**Problem requirements**
Copy the records word for word. Pictures do not go in.

# # # #

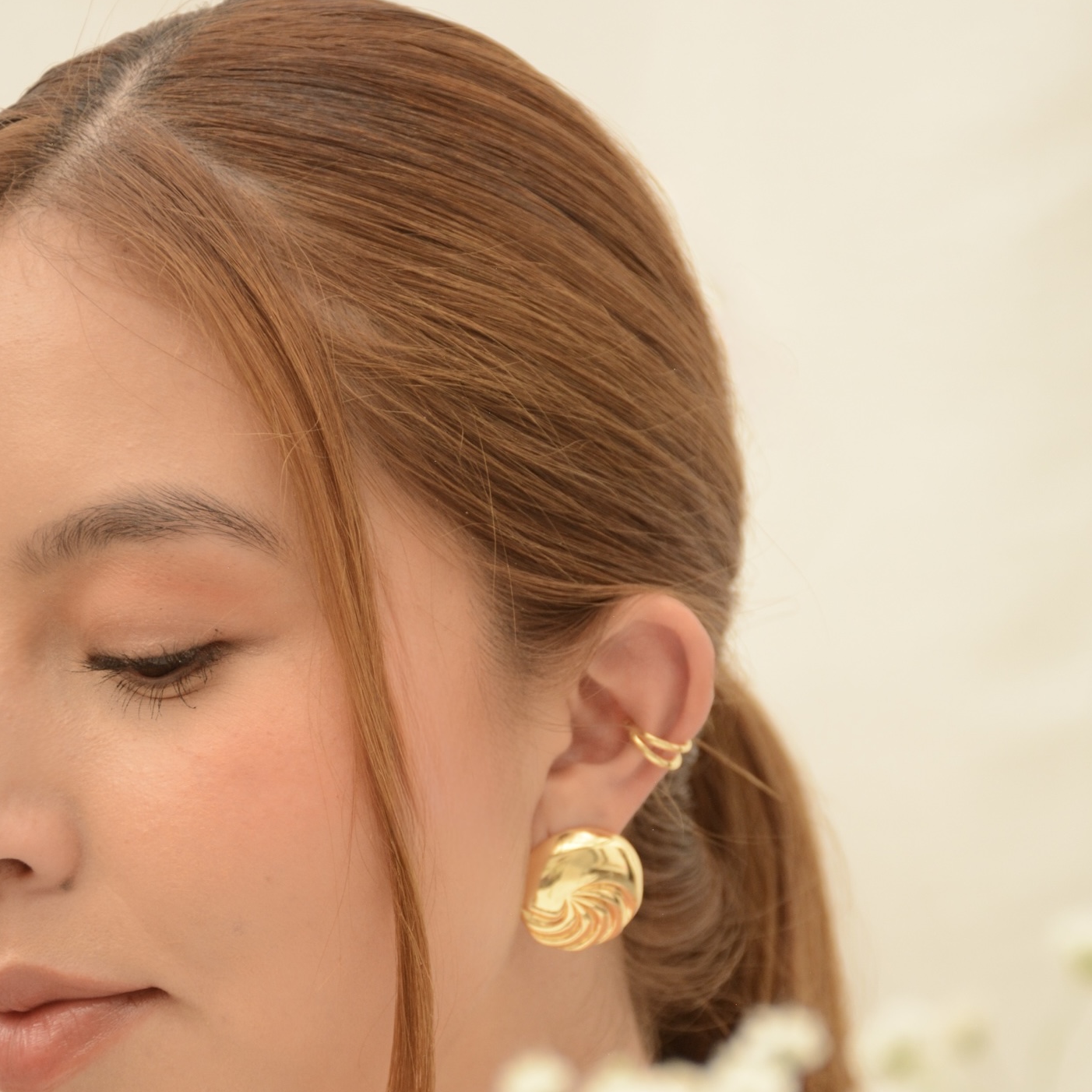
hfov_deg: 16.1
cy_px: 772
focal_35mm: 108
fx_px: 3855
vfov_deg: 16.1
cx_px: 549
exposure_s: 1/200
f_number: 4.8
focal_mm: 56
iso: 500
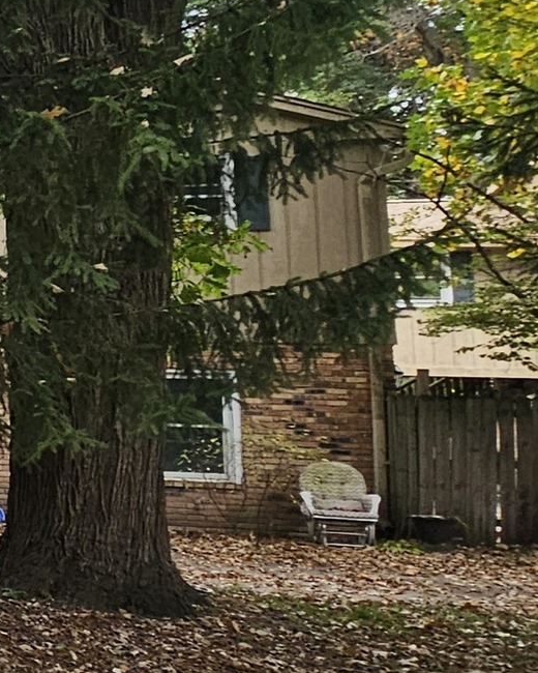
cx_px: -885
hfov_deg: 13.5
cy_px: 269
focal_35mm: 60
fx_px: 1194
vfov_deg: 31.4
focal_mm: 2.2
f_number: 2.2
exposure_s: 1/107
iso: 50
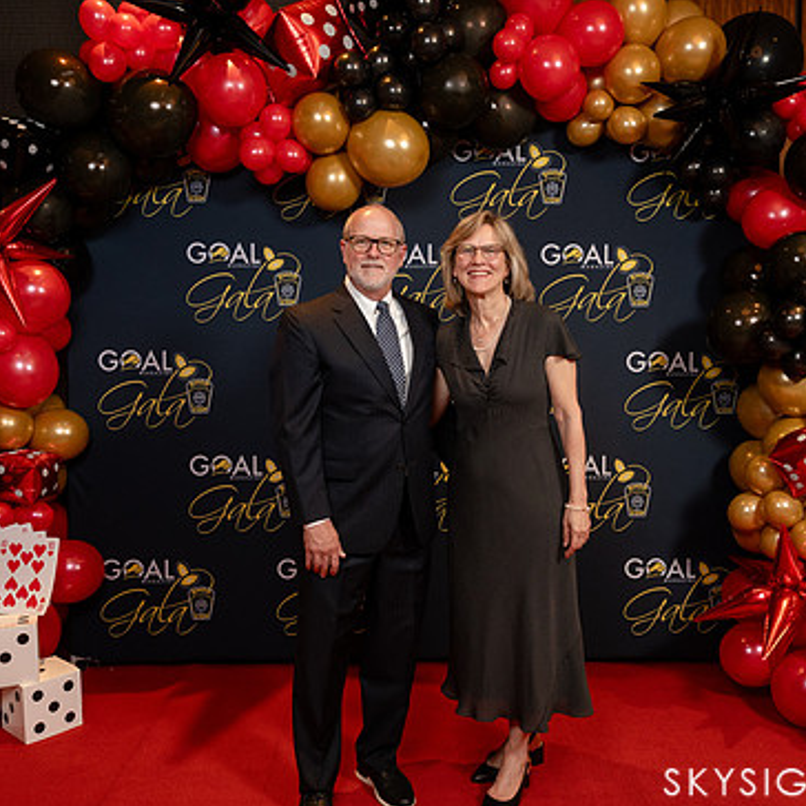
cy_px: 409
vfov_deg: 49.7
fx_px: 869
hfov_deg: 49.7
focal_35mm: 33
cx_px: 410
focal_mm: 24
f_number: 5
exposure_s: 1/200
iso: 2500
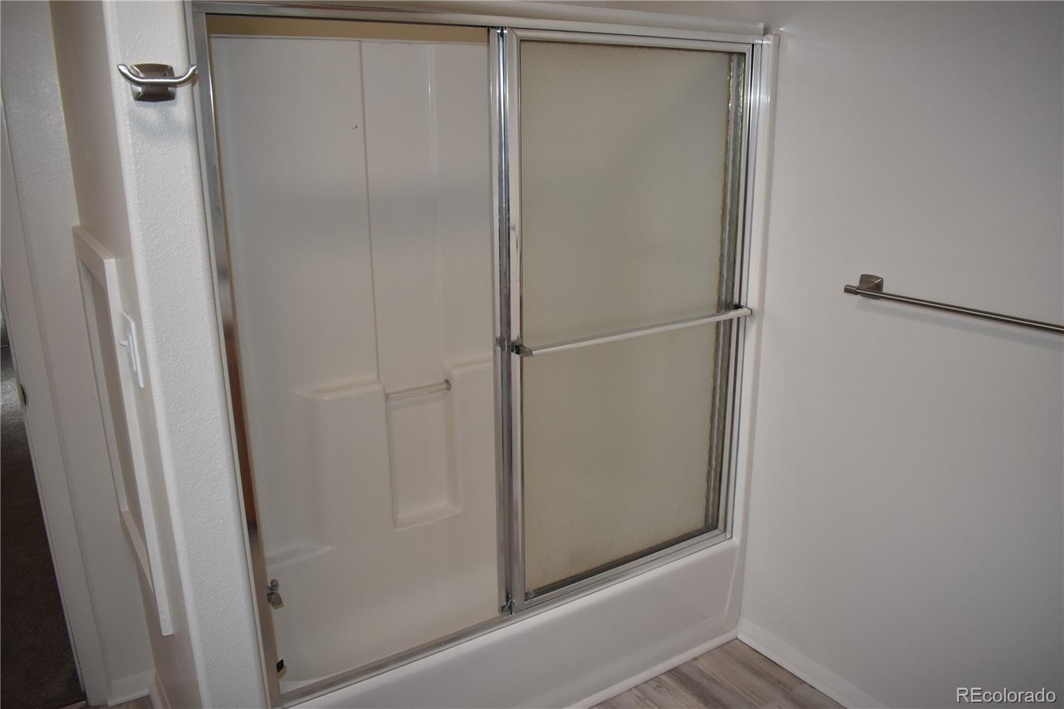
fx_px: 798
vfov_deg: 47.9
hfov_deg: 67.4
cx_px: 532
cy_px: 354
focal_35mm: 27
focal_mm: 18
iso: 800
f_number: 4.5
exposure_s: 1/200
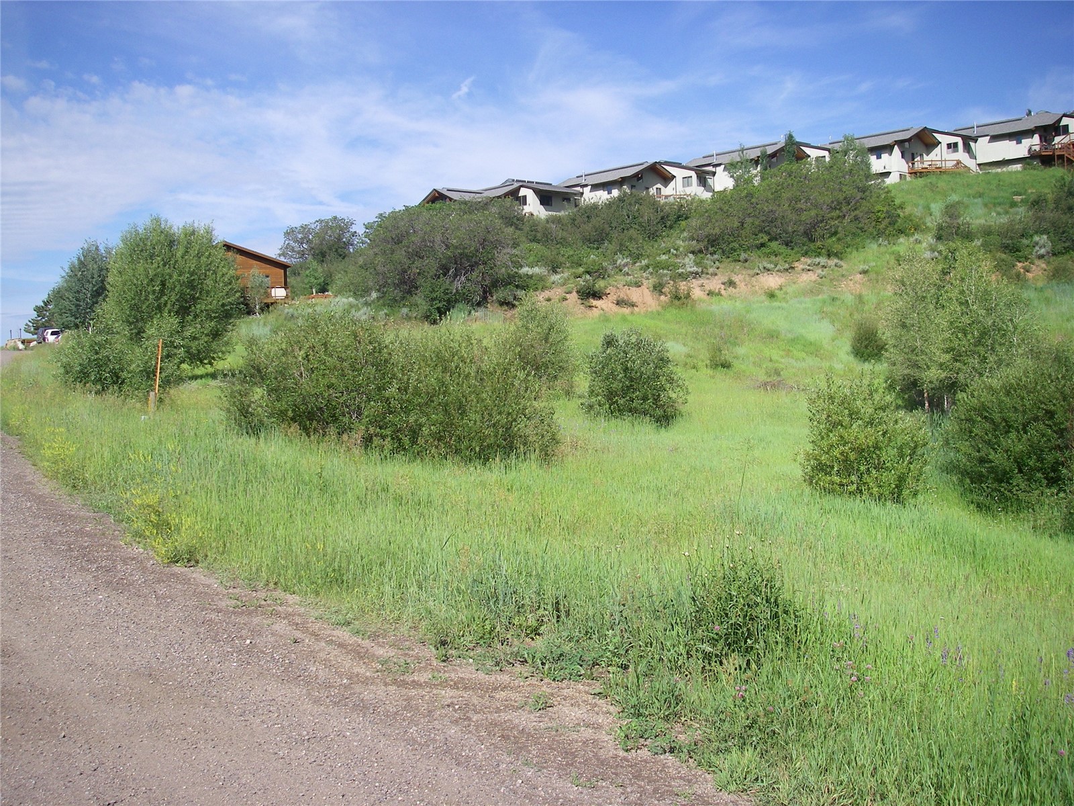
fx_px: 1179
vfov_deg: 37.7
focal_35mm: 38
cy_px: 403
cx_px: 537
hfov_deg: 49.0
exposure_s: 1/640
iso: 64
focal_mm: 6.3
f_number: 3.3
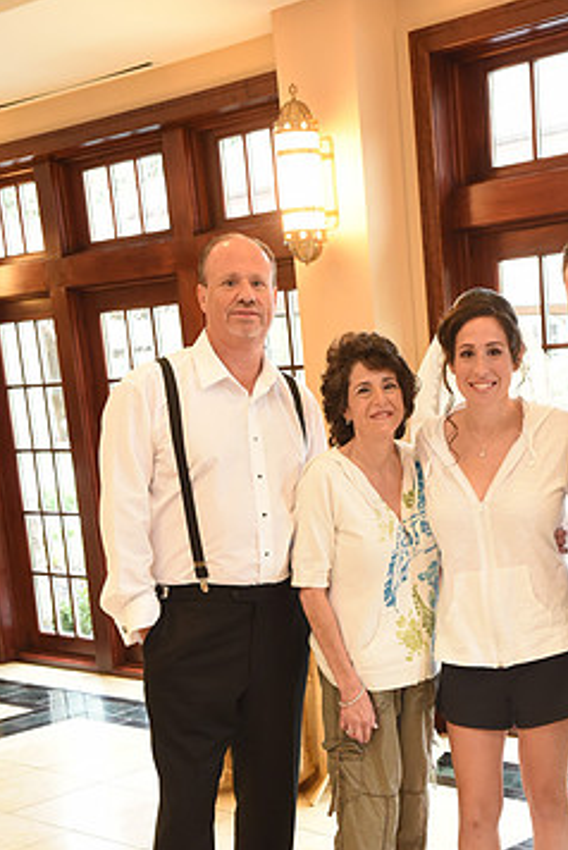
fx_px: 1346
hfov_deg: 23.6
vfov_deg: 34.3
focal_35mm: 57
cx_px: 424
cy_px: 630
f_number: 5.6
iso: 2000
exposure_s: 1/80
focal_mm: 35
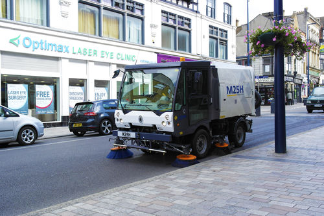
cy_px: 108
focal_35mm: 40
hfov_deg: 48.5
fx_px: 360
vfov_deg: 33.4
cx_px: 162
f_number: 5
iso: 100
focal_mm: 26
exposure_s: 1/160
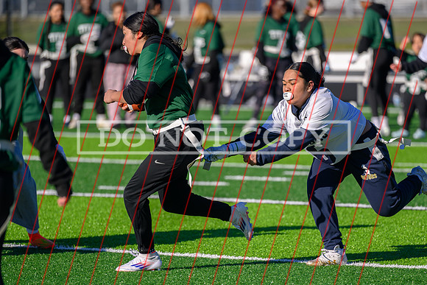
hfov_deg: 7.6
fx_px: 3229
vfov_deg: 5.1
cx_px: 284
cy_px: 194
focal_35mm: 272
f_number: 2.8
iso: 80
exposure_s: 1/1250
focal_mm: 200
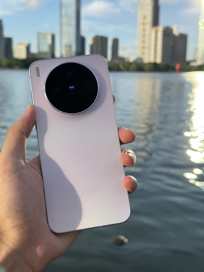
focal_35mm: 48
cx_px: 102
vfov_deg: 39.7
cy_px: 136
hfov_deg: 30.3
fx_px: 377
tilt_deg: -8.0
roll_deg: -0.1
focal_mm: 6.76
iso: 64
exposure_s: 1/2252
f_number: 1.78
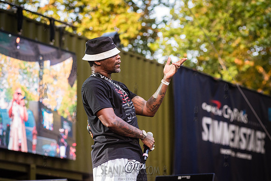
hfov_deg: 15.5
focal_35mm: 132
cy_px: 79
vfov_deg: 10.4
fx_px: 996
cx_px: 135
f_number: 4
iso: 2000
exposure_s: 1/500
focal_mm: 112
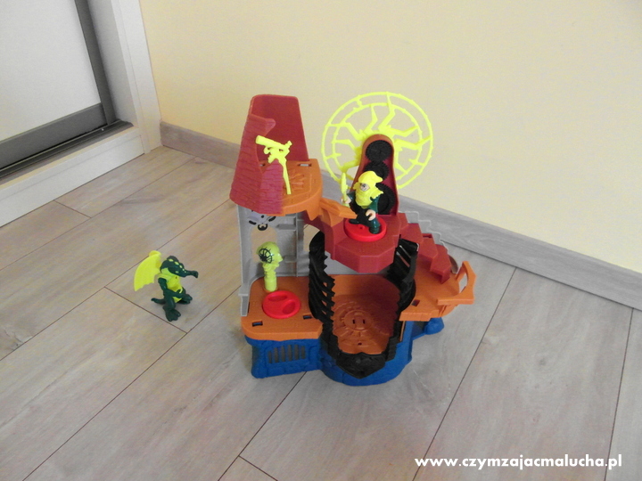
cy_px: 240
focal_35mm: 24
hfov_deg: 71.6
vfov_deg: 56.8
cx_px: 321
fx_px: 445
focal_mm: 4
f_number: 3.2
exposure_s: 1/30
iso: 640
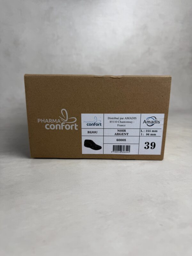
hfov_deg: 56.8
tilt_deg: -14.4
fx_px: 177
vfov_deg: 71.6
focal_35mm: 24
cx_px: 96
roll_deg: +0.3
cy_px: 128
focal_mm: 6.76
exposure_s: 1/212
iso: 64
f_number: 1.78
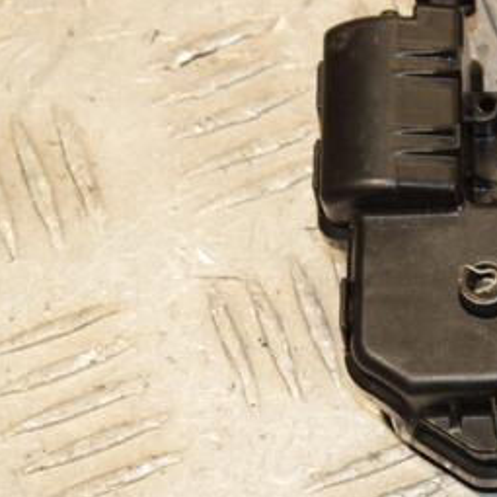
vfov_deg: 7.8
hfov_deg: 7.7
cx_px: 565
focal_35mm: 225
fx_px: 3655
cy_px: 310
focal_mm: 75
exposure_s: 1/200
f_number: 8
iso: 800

# # # #

**Exercise solution**
hfov_deg: 16.1
cy_px: 772
focal_35mm: 108
fx_px: 3855
vfov_deg: 16.1
cx_px: 549
exposure_s: 1/200
f_number: 4.8
focal_mm: 56
iso: 500
cx_px: -885
hfov_deg: 13.5
cy_px: 269
focal_35mm: 60
fx_px: 1194
vfov_deg: 31.4
focal_mm: 2.2
f_number: 2.2
exposure_s: 1/107
iso: 50
cy_px: 409
vfov_deg: 49.7
fx_px: 869
hfov_deg: 49.7
focal_35mm: 33
cx_px: 410
focal_mm: 24
f_number: 5
exposure_s: 1/200
iso: 2500
fx_px: 798
vfov_deg: 47.9
hfov_deg: 67.4
cx_px: 532
cy_px: 354
focal_35mm: 27
focal_mm: 18
iso: 800
f_number: 4.5
exposure_s: 1/200
fx_px: 1179
vfov_deg: 37.7
focal_35mm: 38
cy_px: 403
cx_px: 537
hfov_deg: 49.0
exposure_s: 1/640
iso: 64
focal_mm: 6.3
f_number: 3.3
fx_px: 1346
hfov_deg: 23.6
vfov_deg: 34.3
focal_35mm: 57
cx_px: 424
cy_px: 630
f_number: 5.6
iso: 2000
exposure_s: 1/80
focal_mm: 35
cy_px: 108
focal_35mm: 40
hfov_deg: 48.5
fx_px: 360
vfov_deg: 33.4
cx_px: 162
f_number: 5
iso: 100
focal_mm: 26
exposure_s: 1/160
hfov_deg: 7.6
fx_px: 3229
vfov_deg: 5.1
cx_px: 284
cy_px: 194
focal_35mm: 272
f_number: 2.8
iso: 80
exposure_s: 1/1250
focal_mm: 200
focal_35mm: 48
cx_px: 102
vfov_deg: 39.7
cy_px: 136
hfov_deg: 30.3
fx_px: 377
tilt_deg: -8.0
roll_deg: -0.1
focal_mm: 6.76
iso: 64
exposure_s: 1/2252
f_number: 1.78
hfov_deg: 15.5
focal_35mm: 132
cy_px: 79
vfov_deg: 10.4
fx_px: 996
cx_px: 135
f_number: 4
iso: 2000
exposure_s: 1/500
focal_mm: 112
cy_px: 240
focal_35mm: 24
hfov_deg: 71.6
vfov_deg: 56.8
cx_px: 321
fx_px: 445
focal_mm: 4
f_number: 3.2
exposure_s: 1/30
iso: 640
hfov_deg: 56.8
tilt_deg: -14.4
fx_px: 177
vfov_deg: 71.6
focal_35mm: 24
cx_px: 96
roll_deg: +0.3
cy_px: 128
focal_mm: 6.76
exposure_s: 1/212
iso: 64
f_number: 1.78
vfov_deg: 7.8
hfov_deg: 7.7
cx_px: 565
focal_35mm: 225
fx_px: 3655
cy_px: 310
focal_mm: 75
exposure_s: 1/200
f_number: 8
iso: 800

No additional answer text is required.